_Text provided_:
####################

However, even though Bellabeat doesn't ask users to input everything they eat in a day, the not-so-subtle implication of its recommended meal plans is that you shouldn't be eating more than 1,500 calories per day, which can be harmful. According to the United States Department of Agriculture's Dietary Guidelines for Americans, women should eat between 1,600 and 2,400 calories per day. Exact daily intake recommendations vary depending on an individual's lifestyle and various other health factors.
"What frustrates me the most about health trackers that recommend a low-calorie allowance is that they do not take into account important factors about the individual using the app. They spit out a general number, and in this case, the same number for both weight loss and weight maintenance, with limited science behind it," said Gabi Kahn, MS, RD, who specializes in nutrition for mothers. "Apps like these that recommend a 1,500 calorie diet to every woman are promoting disordered eating. They lead to people obsessing over every calorie they consume, overthinking every food choice to the point of obsession and overanalyzing every bite of food they eat."

####################

_Exercise data_:
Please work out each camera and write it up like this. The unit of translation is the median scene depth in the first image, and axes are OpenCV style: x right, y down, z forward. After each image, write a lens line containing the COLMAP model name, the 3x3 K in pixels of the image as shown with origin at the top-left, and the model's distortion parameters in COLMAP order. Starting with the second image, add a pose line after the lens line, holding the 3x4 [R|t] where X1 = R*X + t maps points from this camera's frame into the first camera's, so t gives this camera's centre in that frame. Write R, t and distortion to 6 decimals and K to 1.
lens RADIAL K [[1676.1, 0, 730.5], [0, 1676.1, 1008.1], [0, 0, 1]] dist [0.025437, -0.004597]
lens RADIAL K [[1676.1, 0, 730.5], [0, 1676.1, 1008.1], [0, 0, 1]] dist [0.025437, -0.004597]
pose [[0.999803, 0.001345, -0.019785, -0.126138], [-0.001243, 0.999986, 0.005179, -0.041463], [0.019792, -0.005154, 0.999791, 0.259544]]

####################

_Task list_:
1. According to the Bellabeat passage, what daily calorie range do the USDA's Dietary Guidelines for Americans give for women?
2. Reproduce the stretch of the Bellabeat passage from "However, even though" through "other health factors.".
The listing comes from a separate source.

_Solution set_:
1. Between 1,600 and 2,400 calories per day.

2.
However, even though Bellabeat doesn't ask users to input everything they eat in a day, the not-so-subtle implication of its recommended meal plans is that you shouldn't be eating more than 1,500 calories per day, which can be harmful. According to the United States Department of Agriculture's Dietary Guidelines for Americans, women should eat between 1,600 and 2,400 calories per day. Exact daily intake recommendations vary depending on an individual's lifestyle and various other health factors.